Susan Hambleton: The idiosyncrasies of nature

Susan Hambleton, Whenever 2, 1999 (via Kathryn Markel Fine Arts)

Susan Sherwood Hambleton, 81, died December 1, 2021 at her home on the Upper West Side. She was an accomplished artist and much-loved teacher of painting and drawing at the School of Visual Arts, Parsons School of Design, and others. A prolific painter and printmaker, Susan’s work nurtured a lifelong fascination with the natural world and the beauty and idiosyncrasies of the human figure. Her warmth and generous heart embraced not only her own family, but that of her beloved companion, Ravi Mahe (died 1976), who she met on a trip to Delhi in 1967. Susan was born on October 10, 1940 in Baltimore, MD.

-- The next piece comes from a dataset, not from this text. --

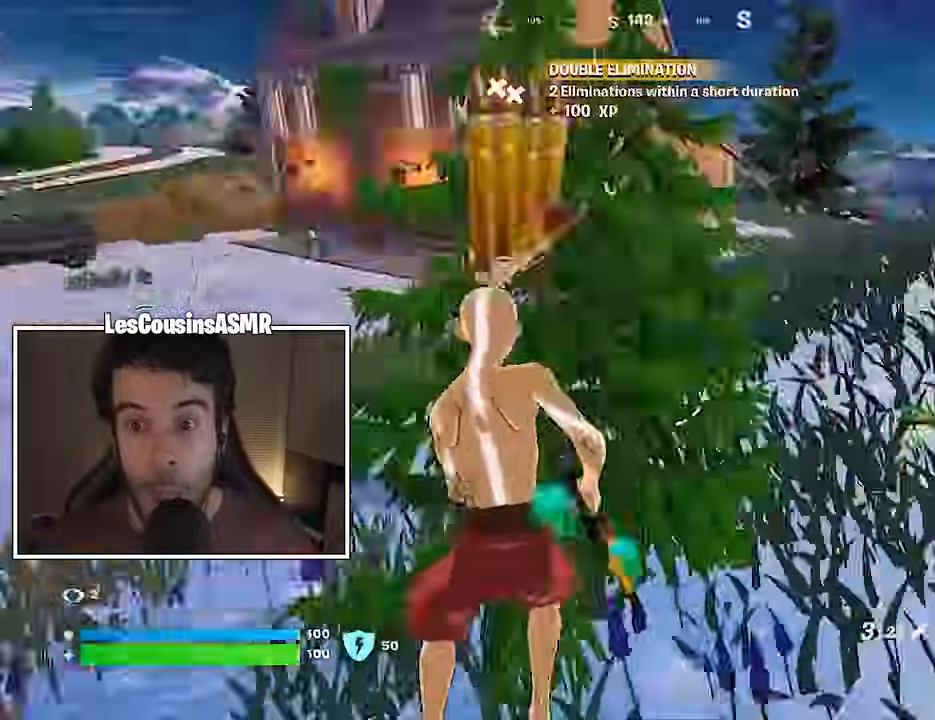
{"buttons": ["CROSS"], "left_stick": "right", "right_stick": "center", "events": [[17, "left_stick", "right"], [33, "CROSS", "up"], [100, "CROSS", "down"], [100, "right_stick", "center"], [267, "CROSS", "up"], [467, "CROSS", "down"]]}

Susan Hambleton, Growing Garden 5, 1997, tempera, pastel on paper, 30 x 44 inches

Preceded in death by her father, T. Edward Hambleton, her mother, Caroline Hoysradt, and her sisters Anne, Linda, and Mary, Susan is survived by a large and loving family in Maryland, New York, and India and the many close friends to whom her door (and “motel room”) were always open. Her ability to touch those she knew – whether it was a lifelong friend or a seatmate on the subway – with her openness, humor, and honesty was singular. She will be deeply missed. Service to be held in May at the Brotherhood Synagogue, 28 Gramercy Park South. (via NY Times Legacy)

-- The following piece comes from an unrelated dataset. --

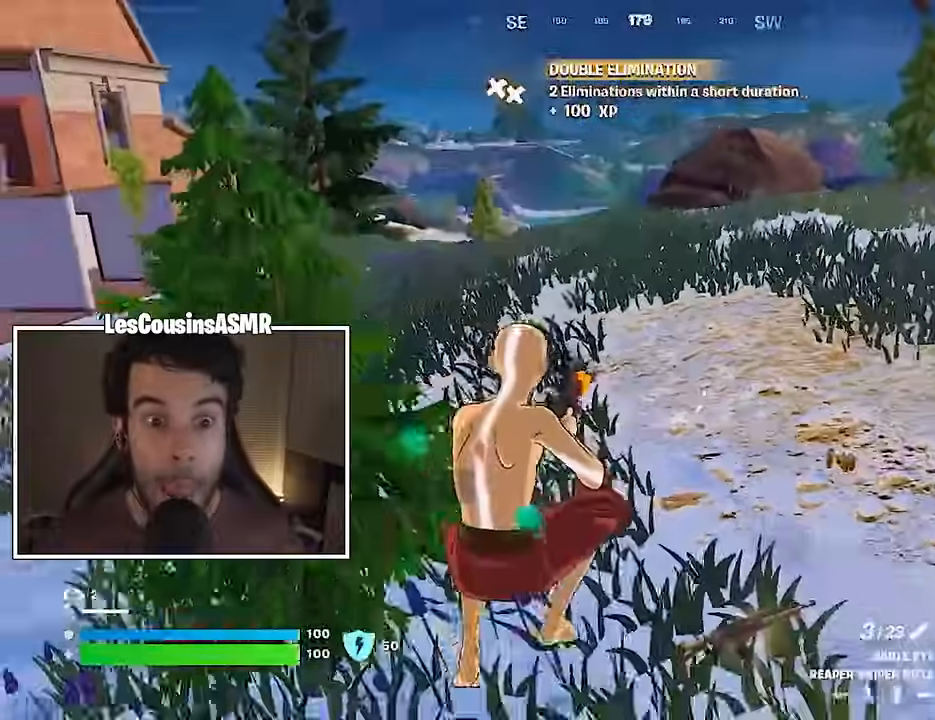
{"buttons": [], "left_stick": "right", "right_stick": "left", "events": [[17, "CROSS", "up"], [17, "right_stick", "left"], [117, "right_stick", "center"], [450, "right_stick", "left"]]}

Two of Hambleton’s prints are in the collection at the Museum of Modern Art as well as many private collections. She received a Pollock-Krasner Foundation Award in the 1990s. In a review of Hambleon’s show at Trabia-MacAfee in Soho, Artforum critic Ronny Cohen wote that Hambleton’s work “gives striking expression to the poetic notion of nature as the sum and measure of all things in the universe.”